‘Robots in the operating theatre, for instance the Da-Vinci-System, are good mechanical aids,’ Speidel pointed out. ‘But we want to make additional help available with our specialist software. This should improve the surgeon’s work even further, particularly for minimally invasive interventions. The software delivers images during surgery that display additional information, such as details about the exact location of a tumour. This is particularly important when the surgeon operates on soft tissue in the abdomen, for example. Breathing, heartbeat, or the use of mechanical instruments, continuously change the position and shape of tissue and organs. The software helps to predict this movement and adapts the surgical intervention accordingly – and in real-time! This goes way beyond the information doctors receive prior to a CT scan, for instance.’
How the software works
‘We combine image and sensor data obtained prior to and during surgery with biomechanical models and develop new programmes that can instantaneously calculate positional changes with this information. This is especially helpful for cancer surgery because interventions can be carried out more precisely and tumours can be completely removed with more certainty – without removing too much healthy tissue and without injury to important blood vessels, as doctors also receive relevant information during surgery.'
A virtual reality solution
'We are also developing special software for smart glasses to help the surgeon to obtain a three-dimensional model of the operating field prior to surgery. The smart glasses are used for planning prior to surgery. So far, we have had very positive experiences; surgeons have been very accepting of the system.’
Might a doctor one day be assisting a robot or the software?
‘No. We are basically trying to provide assistance during surgery by processing complex amounts of data to make the right information available at the right point in time – but the ultimate medical decisions will always be made by humans.’
Is a leading female computer scientist a bit rare in Germany – and was the ascent rocky?
‘I can’t actually say that. I’ve always found myself in supportive environments, and walked straight through all the doors that opened for me.
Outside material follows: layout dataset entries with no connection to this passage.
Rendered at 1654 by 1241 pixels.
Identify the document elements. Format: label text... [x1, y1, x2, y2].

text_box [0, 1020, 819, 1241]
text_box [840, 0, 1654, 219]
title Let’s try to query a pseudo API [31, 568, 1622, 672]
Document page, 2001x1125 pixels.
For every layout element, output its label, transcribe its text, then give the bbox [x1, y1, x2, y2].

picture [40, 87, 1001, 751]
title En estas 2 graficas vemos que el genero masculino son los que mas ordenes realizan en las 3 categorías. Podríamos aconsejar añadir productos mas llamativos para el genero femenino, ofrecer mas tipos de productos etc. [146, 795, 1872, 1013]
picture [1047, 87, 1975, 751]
But yes, there are not enough role models in Germany. Comparing it to the situation in Spain, you will notice a big difference as the number of women studying information technology there is much larger, but there seems to be more hesitance around this topic here.’ ‘Generally, women should be more confident, give things a try and not question themselves even beforehand… We can certainly learn something from men here!’
Stefanie Speidel studied at the technical University of Karlsruhe (in her home town) in Germany and at the Royal Institute of Technology, Stockholm, Sweden. Post-graduate research followed at Heidelberg University, Germany. Since 2012, she has also run a junior research group on computer-assisted surgery at the Karlsruhe Institute of Technology (KIT). Among a number of scientific honours she gained the Technology Award of the European Association for Endoscopic Surgery (2007), the Maria Gräfin von Linden Prize (2011) and the Margarete-von-Wrangell-Fellowship (2011). Speidel also received two awards for outstanding teaching. This April she became Professor for Translational Surgical Oncology at the National Centre for Tumour Diseases (NCT) in Dresden, which was set up by the German Cancer Research Centre (DKFZ), the Faculty of Medicine Carl Gustav Carus of the Technical University Dresden, the University Hospital Carl Gustav Carus Dresden and the Helmholtz Centre Dresden-Rossendorf (HZDR).